TASK STATEMENT =>
Work out how many lines in this listing hold the word "pixels", and give the number with nothing added.

GIVEN ENTRIES =>
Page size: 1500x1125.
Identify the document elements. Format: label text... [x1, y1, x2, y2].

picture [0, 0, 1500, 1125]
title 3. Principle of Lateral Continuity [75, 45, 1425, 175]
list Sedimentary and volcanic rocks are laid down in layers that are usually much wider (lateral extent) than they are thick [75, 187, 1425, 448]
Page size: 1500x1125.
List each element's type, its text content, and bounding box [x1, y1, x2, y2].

...

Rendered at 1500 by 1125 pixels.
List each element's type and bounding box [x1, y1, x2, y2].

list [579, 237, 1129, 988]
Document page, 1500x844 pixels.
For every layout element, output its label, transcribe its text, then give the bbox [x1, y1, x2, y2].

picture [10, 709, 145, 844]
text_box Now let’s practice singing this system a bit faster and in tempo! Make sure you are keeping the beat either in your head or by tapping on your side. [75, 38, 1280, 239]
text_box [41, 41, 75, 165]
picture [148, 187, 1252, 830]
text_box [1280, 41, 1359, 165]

RESULT =>
2